Pero como ya adelantamos, pareciera no haber acuerdo en la comunidad académica. Por ejemplo, recientemente se ha sugerido que la desinformación no se asociaría solo al contenido impreciso, sino que también a la ignorancia y excesiva confianza en la información que se entrega. Otros autores prescinden de este último elemento, argumentando que se trataría simplemente de “creencias erradas” que se transmiten. Otra aproximación que ha tomado relevancia en el último tiempo sugiere una clara distinción entre percepciones erróneas (misperception) y desinformación propiamente tal (misinformation). Mientras la primera está asociada a las creencias que la gente tiene contra consenso experto o evidencia—¿quizás eso que la ministra llama “opinión política”?—, la segunda se asociaría al acto de informar sí mismo.
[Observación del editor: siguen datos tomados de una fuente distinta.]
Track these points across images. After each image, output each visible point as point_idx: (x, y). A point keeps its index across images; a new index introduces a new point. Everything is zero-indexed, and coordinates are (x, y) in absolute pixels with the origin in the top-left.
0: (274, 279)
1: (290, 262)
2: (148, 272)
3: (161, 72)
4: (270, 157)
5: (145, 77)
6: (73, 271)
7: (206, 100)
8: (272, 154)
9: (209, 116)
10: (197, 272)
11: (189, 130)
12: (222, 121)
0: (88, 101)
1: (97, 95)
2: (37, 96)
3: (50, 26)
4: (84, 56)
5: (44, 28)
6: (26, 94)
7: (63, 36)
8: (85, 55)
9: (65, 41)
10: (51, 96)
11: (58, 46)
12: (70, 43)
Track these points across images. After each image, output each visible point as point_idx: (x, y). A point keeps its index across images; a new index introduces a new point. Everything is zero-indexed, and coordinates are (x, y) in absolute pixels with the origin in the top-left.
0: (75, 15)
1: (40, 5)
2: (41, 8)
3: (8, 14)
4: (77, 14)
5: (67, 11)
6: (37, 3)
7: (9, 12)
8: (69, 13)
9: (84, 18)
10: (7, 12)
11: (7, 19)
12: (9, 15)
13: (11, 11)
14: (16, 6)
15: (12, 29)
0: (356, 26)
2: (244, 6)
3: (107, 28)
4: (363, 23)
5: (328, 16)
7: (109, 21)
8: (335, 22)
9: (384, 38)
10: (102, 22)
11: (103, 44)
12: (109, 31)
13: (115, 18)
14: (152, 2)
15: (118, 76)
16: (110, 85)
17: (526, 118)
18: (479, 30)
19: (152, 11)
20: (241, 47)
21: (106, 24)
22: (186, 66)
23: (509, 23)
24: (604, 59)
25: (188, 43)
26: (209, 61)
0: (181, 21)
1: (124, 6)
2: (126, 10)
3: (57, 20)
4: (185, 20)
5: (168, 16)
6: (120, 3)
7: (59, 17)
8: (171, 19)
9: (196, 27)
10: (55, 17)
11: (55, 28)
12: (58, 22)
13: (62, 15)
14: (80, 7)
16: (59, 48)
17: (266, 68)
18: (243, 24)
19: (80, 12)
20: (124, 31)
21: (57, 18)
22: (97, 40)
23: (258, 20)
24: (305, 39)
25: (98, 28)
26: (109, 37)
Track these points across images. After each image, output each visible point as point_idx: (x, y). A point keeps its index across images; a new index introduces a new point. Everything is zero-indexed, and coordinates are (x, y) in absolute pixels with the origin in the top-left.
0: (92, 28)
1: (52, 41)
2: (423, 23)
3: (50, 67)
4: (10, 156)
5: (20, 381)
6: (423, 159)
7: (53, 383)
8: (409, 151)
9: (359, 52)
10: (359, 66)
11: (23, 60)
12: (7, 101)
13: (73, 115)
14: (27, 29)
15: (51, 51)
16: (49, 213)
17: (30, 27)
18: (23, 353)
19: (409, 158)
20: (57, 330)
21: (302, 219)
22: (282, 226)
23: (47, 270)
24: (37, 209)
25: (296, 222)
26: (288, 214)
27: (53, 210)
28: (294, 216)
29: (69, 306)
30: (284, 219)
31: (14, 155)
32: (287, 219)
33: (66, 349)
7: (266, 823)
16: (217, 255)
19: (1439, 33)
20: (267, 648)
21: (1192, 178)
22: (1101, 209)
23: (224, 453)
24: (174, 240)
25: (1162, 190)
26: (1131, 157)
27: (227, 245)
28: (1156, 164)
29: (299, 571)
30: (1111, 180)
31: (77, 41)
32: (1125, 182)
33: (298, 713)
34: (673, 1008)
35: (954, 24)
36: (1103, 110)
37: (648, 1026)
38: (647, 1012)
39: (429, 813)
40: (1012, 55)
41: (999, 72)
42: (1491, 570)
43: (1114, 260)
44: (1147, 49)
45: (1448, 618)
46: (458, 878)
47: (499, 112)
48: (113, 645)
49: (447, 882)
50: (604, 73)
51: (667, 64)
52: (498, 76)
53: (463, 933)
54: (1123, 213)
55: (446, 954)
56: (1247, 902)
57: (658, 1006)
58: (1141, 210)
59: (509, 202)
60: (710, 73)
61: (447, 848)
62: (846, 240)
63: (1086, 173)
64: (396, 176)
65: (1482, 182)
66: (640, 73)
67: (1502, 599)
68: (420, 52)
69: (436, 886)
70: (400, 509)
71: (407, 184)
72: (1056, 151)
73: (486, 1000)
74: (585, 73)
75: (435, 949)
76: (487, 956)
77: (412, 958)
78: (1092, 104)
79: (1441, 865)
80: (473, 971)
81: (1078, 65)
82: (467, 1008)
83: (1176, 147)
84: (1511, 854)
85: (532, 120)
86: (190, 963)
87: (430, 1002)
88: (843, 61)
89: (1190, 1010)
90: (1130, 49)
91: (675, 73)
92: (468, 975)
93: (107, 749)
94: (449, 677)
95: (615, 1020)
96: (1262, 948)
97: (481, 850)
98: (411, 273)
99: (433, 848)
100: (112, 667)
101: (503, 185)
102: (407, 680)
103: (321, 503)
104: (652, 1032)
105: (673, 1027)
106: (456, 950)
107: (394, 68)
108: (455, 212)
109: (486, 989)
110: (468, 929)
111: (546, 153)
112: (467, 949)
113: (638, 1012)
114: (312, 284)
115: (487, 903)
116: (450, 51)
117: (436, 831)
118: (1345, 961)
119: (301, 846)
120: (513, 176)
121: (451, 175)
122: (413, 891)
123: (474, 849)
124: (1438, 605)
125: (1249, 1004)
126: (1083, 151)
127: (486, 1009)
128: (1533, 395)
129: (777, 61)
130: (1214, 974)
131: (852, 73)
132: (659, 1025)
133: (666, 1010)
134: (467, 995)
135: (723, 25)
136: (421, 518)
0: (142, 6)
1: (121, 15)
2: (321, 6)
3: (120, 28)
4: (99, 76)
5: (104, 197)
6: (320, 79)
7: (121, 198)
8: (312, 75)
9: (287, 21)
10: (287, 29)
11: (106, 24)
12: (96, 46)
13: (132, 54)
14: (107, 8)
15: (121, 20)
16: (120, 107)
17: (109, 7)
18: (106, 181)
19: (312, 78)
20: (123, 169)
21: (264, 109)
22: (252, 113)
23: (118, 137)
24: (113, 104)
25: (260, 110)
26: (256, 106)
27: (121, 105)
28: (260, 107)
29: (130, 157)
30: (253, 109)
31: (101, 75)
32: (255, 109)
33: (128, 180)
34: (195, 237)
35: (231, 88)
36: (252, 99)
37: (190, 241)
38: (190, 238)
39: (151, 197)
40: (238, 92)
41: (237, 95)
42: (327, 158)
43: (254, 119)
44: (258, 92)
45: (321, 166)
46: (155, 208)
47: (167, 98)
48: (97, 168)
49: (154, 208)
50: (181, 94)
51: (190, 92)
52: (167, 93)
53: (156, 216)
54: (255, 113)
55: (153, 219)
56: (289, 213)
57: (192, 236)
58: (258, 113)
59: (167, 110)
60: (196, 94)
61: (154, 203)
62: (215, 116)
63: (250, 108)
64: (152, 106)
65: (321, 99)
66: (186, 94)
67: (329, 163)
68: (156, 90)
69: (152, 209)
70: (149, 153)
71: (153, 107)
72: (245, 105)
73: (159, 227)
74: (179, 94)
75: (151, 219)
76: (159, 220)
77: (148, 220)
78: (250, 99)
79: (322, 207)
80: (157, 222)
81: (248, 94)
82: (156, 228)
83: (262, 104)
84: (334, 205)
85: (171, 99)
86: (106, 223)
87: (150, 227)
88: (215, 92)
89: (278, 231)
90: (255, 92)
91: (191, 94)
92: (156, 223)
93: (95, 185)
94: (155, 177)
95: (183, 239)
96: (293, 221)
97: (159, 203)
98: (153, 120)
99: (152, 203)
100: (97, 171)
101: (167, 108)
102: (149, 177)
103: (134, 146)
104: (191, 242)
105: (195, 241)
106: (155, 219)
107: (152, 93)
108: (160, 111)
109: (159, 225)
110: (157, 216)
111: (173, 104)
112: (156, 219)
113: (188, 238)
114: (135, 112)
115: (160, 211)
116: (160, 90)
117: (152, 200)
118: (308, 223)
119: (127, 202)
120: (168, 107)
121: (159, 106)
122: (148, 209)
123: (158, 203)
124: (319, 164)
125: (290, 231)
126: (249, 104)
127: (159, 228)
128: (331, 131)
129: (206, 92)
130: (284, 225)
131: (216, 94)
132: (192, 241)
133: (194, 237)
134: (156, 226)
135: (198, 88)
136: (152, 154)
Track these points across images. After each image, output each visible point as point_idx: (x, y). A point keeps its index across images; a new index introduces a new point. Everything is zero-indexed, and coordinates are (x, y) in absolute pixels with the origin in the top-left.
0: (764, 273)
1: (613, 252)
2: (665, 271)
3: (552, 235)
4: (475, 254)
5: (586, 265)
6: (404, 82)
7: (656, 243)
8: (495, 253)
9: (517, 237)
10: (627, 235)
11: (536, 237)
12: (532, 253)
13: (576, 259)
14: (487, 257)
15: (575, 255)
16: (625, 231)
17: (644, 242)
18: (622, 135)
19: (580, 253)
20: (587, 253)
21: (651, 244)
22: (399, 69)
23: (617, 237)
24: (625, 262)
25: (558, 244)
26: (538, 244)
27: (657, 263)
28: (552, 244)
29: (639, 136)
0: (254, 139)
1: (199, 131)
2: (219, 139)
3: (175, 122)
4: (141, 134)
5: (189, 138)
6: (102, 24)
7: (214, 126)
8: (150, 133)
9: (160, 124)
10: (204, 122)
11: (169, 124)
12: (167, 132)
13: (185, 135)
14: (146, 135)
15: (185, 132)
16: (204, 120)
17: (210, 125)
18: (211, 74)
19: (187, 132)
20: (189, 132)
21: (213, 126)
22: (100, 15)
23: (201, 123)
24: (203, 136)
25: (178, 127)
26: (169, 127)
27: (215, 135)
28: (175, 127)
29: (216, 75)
Sin embargo, acá es cuando creo que la ministra se equivoca. Cuando ella se refiere a la institución de carabineros como “policía política, que tortura y le arranca los ojos al pueblo, pero protege a los fascistas matones que marchan por el Rechazo” (declaraciones realizadas el 19 de octubre de 2021), quizás podríamos recomendar que se trata de una “percepción errada”, es decir, una opinión política—como ella defiende—que difícilmente se encuentra anclada en evidencia y en el juicio experto. Sin embargo, cuando la ministra—entonces diputada—comunica la muerte de un ciudadano como un asesinato por parte de carabineros y, en la misma declaración, llama a la refundación de la institución y a la derogación de la ley de control preventivo (declaraciones realizadas el 6 de febrero de 2021), se hace quizás algo más plausible la tesis de la desinformación. Más allá de otros delitos que supone la imputación de un delito, se trataría de comunicaciones públicas que, a su vez, genera otras percepciones erradas. Algo similar sucede cuando la ministra declara que Jovino Novia “murió en impunidad” y que no hubo justicia “ni por Spiniak”—después de haber sido absuelto por la justicia—(declaraciones realizadas el 1 de junio de 2021). En todos estos casos, pese a la evidente falta de conocimiento, se realizan comunicaciones con inusitada confianza en la información que se entrega, alejándose del juicio experto y acercándose bastante a acciones que terminan tergiversando la realidad. Lo bueno de verlo así, es que podremos advertir que nada de esto es nuevo en política.

En los últimos años, distintas investigaciones muestran cómo la desinformación ha sido una herramienta útil para las narrativas populistas usualmente asociadas a la extrema derecha. También se ha mostrado que, en climas de desconfianza, polarización y frustración, algunos “políticos antipolíticos” se han aprovechado de esta industria del simulacro para llegar al poder. Sin embargo, debemos consensuar que el fenómeno en cuestión es algo más complejo y anterior, es decir, que no nace ni con Trump, ni con Bolsonaro, ni con el Brexit. Las explicaciones de la ministra Vallejo nos ayudan a visibilizar este asunto. Mientras no reconozcamos la dimensión del problema que enfrentamos, difícilmente podremos llegar a soluciones adecuadas.